Alternative Approaches and Existing Tools

Building your own hook gives you maximum control, but several existing tools offer this functionality out of the box.

aicommits is an npm package that uses OpenAI’s API or local Ollama to generate messages. Running npx aicommits stages and commits in one step. It is the fastest way to get started but less customizable than a DIY hook.

The aicommits CLI generating a conventional commit message from a staged diff in the terminal — The aicommits CLI in action, generating a commit message from staged changes. Screenshot from the aicommits GitHub repository.

opencommit (the oco command) supports multiple AI providers including OpenAI, Anthropic, Ollama, and Azure. It has more features than aicommits, including emoji support and conventional commits enforcement.

The opencommit CLI showing an AI-generated commit message with provider selection — Opencommit generating a structured commit message using a configurable AI provider. Screenshot from the opencommit GitHub repository.

Commitizen provides an interactive commit flow that walks you through type, scope, and description fields. Several community plugins add AI-powered pre-filling to this flow. If your team already uses Commitizen, adding AI generation on top of it is straightforward.
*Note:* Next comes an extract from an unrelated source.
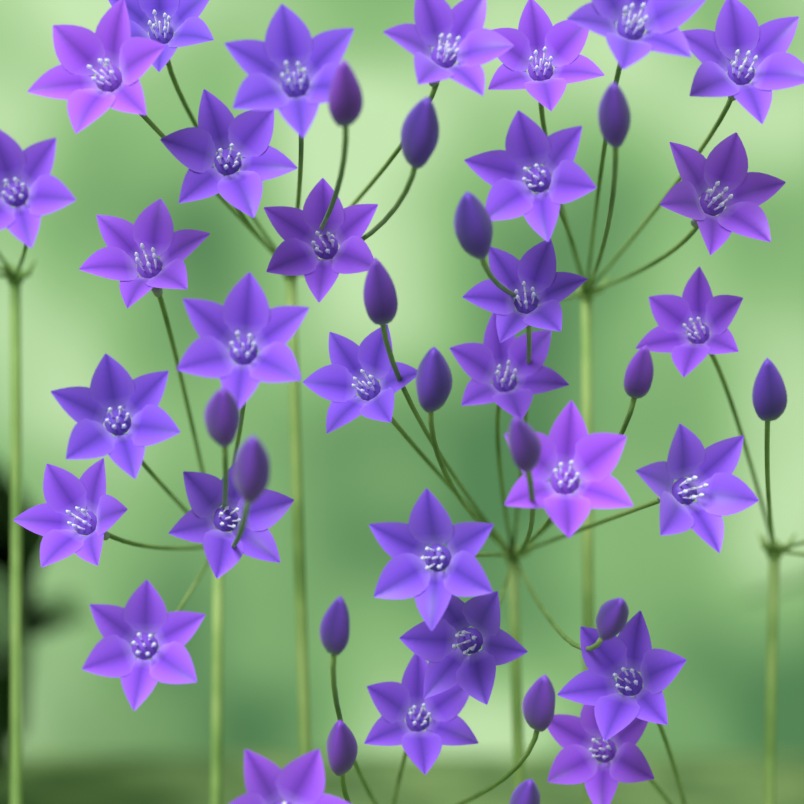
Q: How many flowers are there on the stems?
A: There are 30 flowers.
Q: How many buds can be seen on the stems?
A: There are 16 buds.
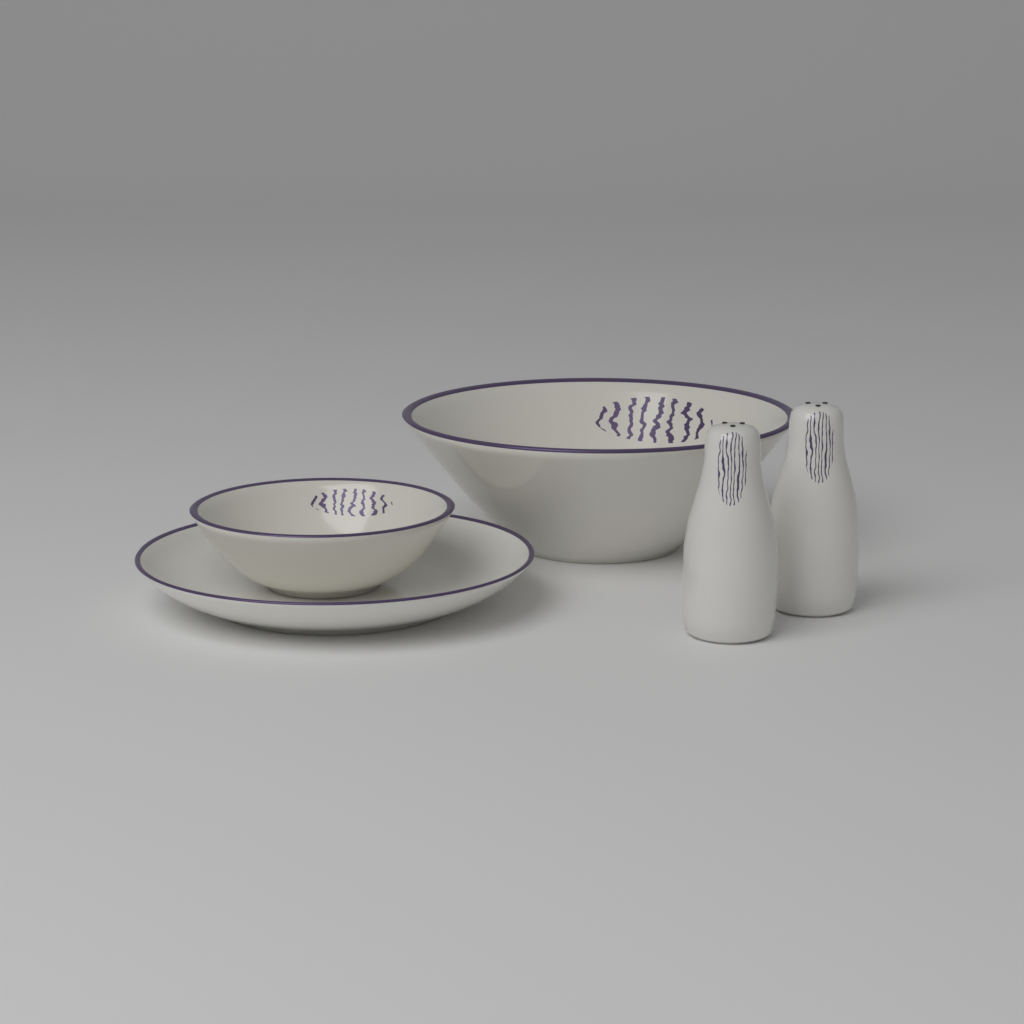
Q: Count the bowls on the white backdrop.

Both Claude Code and Cursor generate commit messages from their UIs. If you are already using one of these tools, their built-in generation works well, but it ties you to that specific editor.

The DIY approach has specific advantages: zero external dependencies beyond Ollama and a shell script , no cloud API calls, no subscription costs, full control over prompt engineering, and it works in any terminal, editor, or IDE. You understand every line of the implementation, so you can debug and modify it freely.

My recommendation: start with the DIY hook to understand the mechanics and tune the prompt to your preferences. If you later want a more polished CLI experience, switch to aicommits or opencommit. If you are already working inside Claude Code or Cursor, their built-in generation is convenient enough that a separate tool may be redundant. Whichever path you take, the important thing is getting into the habit of generating and reviewing rather than typing commit messages from scratch under time pressure.